> _ACTION ITEM_
Print the records exactly as given.

++++ LISTED ENTRIES ++++

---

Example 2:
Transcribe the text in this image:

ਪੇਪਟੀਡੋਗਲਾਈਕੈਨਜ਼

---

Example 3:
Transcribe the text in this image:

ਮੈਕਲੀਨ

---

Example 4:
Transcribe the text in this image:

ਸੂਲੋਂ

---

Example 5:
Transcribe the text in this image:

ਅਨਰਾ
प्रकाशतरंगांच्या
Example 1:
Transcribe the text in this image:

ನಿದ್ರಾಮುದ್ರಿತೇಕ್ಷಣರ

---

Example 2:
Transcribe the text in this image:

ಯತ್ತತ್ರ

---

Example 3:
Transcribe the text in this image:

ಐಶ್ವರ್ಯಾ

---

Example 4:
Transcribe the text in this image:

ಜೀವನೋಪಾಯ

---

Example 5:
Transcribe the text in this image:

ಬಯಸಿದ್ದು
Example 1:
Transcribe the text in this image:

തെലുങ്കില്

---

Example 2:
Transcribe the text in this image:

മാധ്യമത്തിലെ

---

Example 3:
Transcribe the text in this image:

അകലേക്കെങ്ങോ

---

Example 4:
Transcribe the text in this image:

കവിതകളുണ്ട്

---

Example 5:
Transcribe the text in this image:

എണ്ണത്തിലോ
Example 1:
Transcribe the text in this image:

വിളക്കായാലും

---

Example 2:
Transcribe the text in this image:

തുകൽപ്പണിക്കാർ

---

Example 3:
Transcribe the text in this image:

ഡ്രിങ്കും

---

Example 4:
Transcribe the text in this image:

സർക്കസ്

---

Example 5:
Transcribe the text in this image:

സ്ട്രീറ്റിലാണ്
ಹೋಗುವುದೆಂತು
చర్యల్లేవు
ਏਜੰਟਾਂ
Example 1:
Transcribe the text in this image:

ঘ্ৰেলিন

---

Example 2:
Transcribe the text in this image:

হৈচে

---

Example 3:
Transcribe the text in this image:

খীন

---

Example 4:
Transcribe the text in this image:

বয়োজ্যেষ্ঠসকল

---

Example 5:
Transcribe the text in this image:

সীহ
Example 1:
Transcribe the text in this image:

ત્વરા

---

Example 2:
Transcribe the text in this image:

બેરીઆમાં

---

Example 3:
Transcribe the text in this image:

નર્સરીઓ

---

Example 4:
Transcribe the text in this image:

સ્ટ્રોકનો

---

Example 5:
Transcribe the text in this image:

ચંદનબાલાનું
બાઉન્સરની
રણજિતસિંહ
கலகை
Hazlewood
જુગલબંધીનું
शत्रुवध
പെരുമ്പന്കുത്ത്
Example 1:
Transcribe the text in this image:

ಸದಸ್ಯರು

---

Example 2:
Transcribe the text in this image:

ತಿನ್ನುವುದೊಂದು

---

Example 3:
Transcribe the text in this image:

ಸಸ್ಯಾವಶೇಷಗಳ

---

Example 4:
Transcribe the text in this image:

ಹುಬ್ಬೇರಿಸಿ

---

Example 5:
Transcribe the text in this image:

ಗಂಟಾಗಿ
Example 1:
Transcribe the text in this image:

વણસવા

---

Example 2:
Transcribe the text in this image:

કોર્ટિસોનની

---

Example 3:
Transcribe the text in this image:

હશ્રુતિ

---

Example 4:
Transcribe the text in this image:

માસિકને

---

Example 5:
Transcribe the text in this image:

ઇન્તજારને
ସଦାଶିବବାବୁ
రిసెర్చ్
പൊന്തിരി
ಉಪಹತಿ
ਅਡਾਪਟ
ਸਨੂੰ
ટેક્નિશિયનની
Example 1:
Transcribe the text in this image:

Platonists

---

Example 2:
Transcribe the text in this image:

++++

> _FINISHED TASK_
---

Example 2:
Transcribe the text in this image:

ਪੇਪਟੀਡੋਗਲਾਈਕੈਨਜ਼

---

Example 3:
Transcribe the text in this image:

ਮੈਕਲੀਨ

---

Example 4:
Transcribe the text in this image:

ਸੂਲੋਂ

---

Example 5:
Transcribe the text in this image:

ਅਨਰਾ
प्रकाशतरंगांच्या
Example 1:
Transcribe the text in this image:

ನಿದ್ರಾಮುದ್ರಿತೇಕ್ಷಣರ

---

Example 2:
Transcribe the text in this image:

ಯತ್ತತ್ರ

---

Example 3:
Transcribe the text in this image:

ಐಶ್ವರ್ಯಾ

---

Example 4:
Transcribe the text in this image:

ಜೀವನೋಪಾಯ

---

Example 5:
Transcribe the text in this image:

ಬಯಸಿದ್ದು
Example 1:
Transcribe the text in this image:

തെലുങ്കില്

---

Example 2:
Transcribe the text in this image:

മാധ്യമത്തിലെ

---

Example 3:
Transcribe the text in this image:

അകലേക്കെങ്ങോ

---

Example 4:
Transcribe the text in this image:

കവിതകളുണ്ട്

---

Example 5:
Transcribe the text in this image:

എണ്ണത്തിലോ
Example 1:
Transcribe the text in this image:

വിളക്കായാലും

---

Example 2:
Transcribe the text in this image:

തുകൽപ്പണിക്കാർ

---

Example 3:
Transcribe the text in this image:

ഡ്രിങ്കും

---

Example 4:
Transcribe the text in this image:

സർക്കസ്

---

Example 5:
Transcribe the text in this image:

സ്ട്രീറ്റിലാണ്
ಹೋಗುವುದೆಂತು
చర్యల్లేవు
ਏਜੰਟਾਂ
Example 1:
Transcribe the text in this image:

ঘ্ৰেলিন

---

Example 2:
Transcribe the text in this image:

হৈচে

---

Example 3:
Transcribe the text in this image:

খীন

---

Example 4:
Transcribe the text in this image:

বয়োজ্যেষ্ঠসকল

---

Example 5:
Transcribe the text in this image:

সীহ
Example 1:
Transcribe the text in this image:

ત્વરા

---

Example 2:
Transcribe the text in this image:

બેરીઆમાં

---

Example 3:
Transcribe the text in this image:

નર્સરીઓ

---

Example 4:
Transcribe the text in this image:

સ્ટ્રોકનો

---

Example 5:
Transcribe the text in this image:

ચંદનબાલાનું
બાઉન્સરની
રણજિતસિંહ
கலகை
Hazlewood
જુગલબંધીનું
शत्रुवध
പെരുമ്പന്കുത്ത്
Example 1:
Transcribe the text in this image:

ಸದಸ್ಯರು

---

Example 2:
Transcribe the text in this image:

ತಿನ್ನುವುದೊಂದು

---

Example 3:
Transcribe the text in this image:

ಸಸ್ಯಾವಶೇಷಗಳ

---

Example 4:
Transcribe the text in this image:

ಹುಬ್ಬೇರಿಸಿ

---

Example 5:
Transcribe the text in this image:

ಗಂಟಾಗಿ
Example 1:
Transcribe the text in this image:

વણસવા

---

Example 2:
Transcribe the text in this image:

કોર્ટિસોનની

---

Example 3:
Transcribe the text in this image:

હશ્રુતિ

---

Example 4:
Transcribe the text in this image:

માસિકને

---

Example 5:
Transcribe the text in this image:

ઇન્તજારને
ସଦାଶିବବାବୁ
రిసెర్చ్
പൊന്തിരി
ಉಪಹತಿ
ਅਡਾਪਟ
ਸਨੂੰ
ટેક્નિશિયનની
Example 1:
Transcribe the text in this image:

Platonists

---

Example 2:
Transcribe the text in this image:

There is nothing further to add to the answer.